Nach den Berechnungen von Erlich müssen nur 2 Prozent einer Bevölkerungsgruppe erfasst werden, um mit über 90-prozentiger Sicherheit einen/e ein/e Cousin/Cousine  dritten Grades und mit 40-prozentiger Sicherheit einen/e ein/e Cousin/Cousine  zweiten Grades zu ermitteln.
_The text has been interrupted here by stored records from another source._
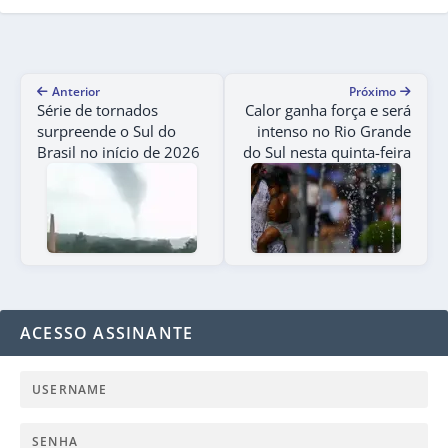
Anterior
Próximo
Série de tornados
Calor ganha força e será
surpreende o Sul do
intenso no Rio Grande
Brasil no início de 2026
do Sul nesta quinta-feira
ACESSO ASSINANTE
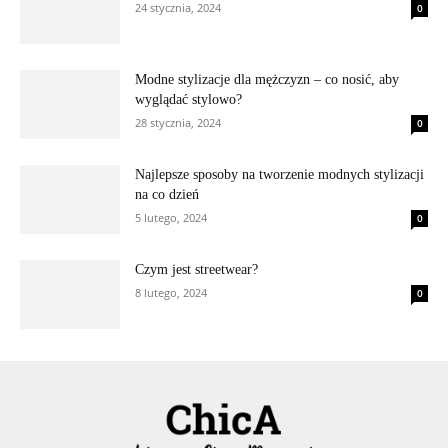
24 stycznia, 2024
0
Modne stylizacje dla mężczyzn – co nosić, aby
wyglądać stylowo?
28 stycznia, 2024
0
Najlepsze sposoby na tworzenie modnych stylizacji
na co dzień
5 lutego, 2024
0
Czym jest streetwear?
8 lutego, 2024
0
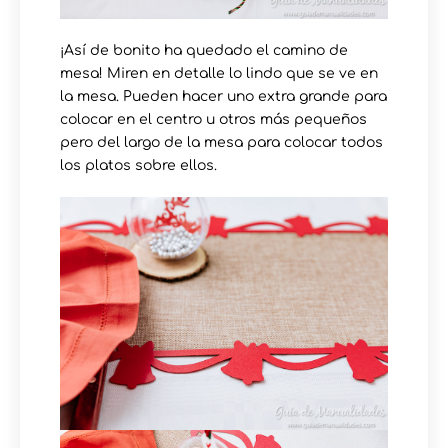
¡Así de bonito ha quedado el camino de
mesa! Miren en detalle lo lindo que se ve en
la mesa. Pueden hacer uno extra grande para
colocar en el centro u otros más pequeños
pero del largo de la mesa para colocar todos
los platos sobre ellos.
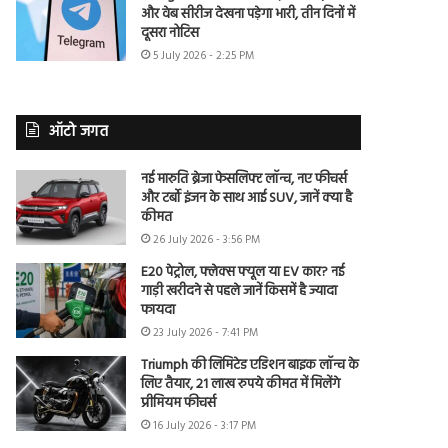
और वेब सीरीज देखना पड़ेगा भारी, तीन दिनों में
दूसरा नोटिस
5 July 2026 - 2:25 PM
ऑटो जगत
नई मारुति ब्रेजा फेसलिफ्ट लॉन्च, नए फीचर्स
और टर्बो इंजन के साथ आई SUV, जानें क्या है
कीमत
26 July 2026 - 3:56 PM
E20 पेट्रोल, फ्लेक्स फ्यूल या EV कार? नई
गाड़ी खरीदने से पहले जानें किसमें है ज्यादा
फायदा
23 July 2026 - 7:41 PM
Triumph की लिमिटेड एडिशन बाइक लॉन्च के
लिए तैयार, 21 लाख रुपये कीमत में मिलेंगे
प्रीमियम फीचर्स
16 July 2026 - 3:17 PM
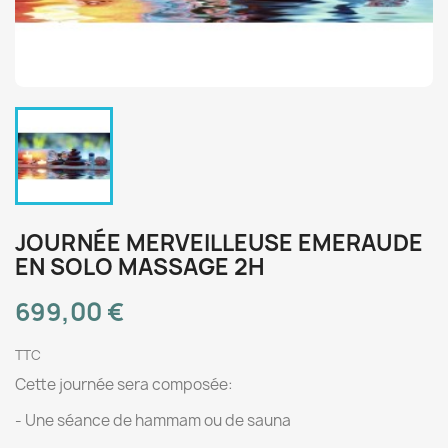
JOURNÉE MERVEILLEUSE EMERAUDE
EN SOLO MASSAGE 2H
699,00 €
TTC
Cette journée sera composée:
- Une séance de hammam ou de sauna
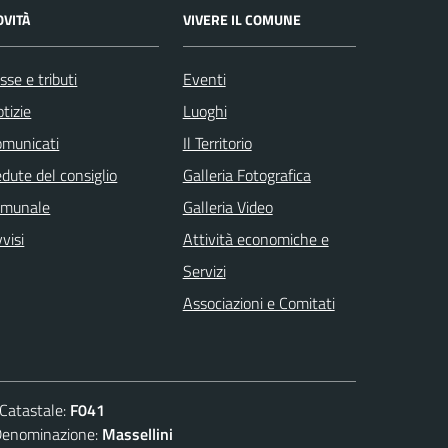
OVITÀ
VIVERE IL COMUNE
sse e tributi
Eventi
tizie
Luoghi
omunicati
Il Territorio
dute del consiglio
Galleria Fotografica
omunale
Galleria Video
visi
Attività economiche e
Servizi
Associazioni e Comitati
atastale:
F041
ominazione:
Massellini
Die Forscher haben eine Probe aufs Exempel durchgeführt. Sie schickten die Gen-Daten einer anonymen Teilnehmerin des 1.000-Genom-Projekts an den Anbieter. Prompt wurden zwei Verwandte ermittelt. Mit Hilfe öffentlich zugänglicher genealogischer Daten ermittelten Erlich und Mitarbeiter innerhalb einer Stunde einen gemeinsamen Vorfahren, der vor vier bis sechs Generationen gelebt hat. Obwohl dieses Paar zehn Kinder und Hunderte von Nachfahren hatte, konnten die Forscher die Identität der Teilnehmerin des 1.000-Genom-Projekts innerhalb eines Tages verifizieren.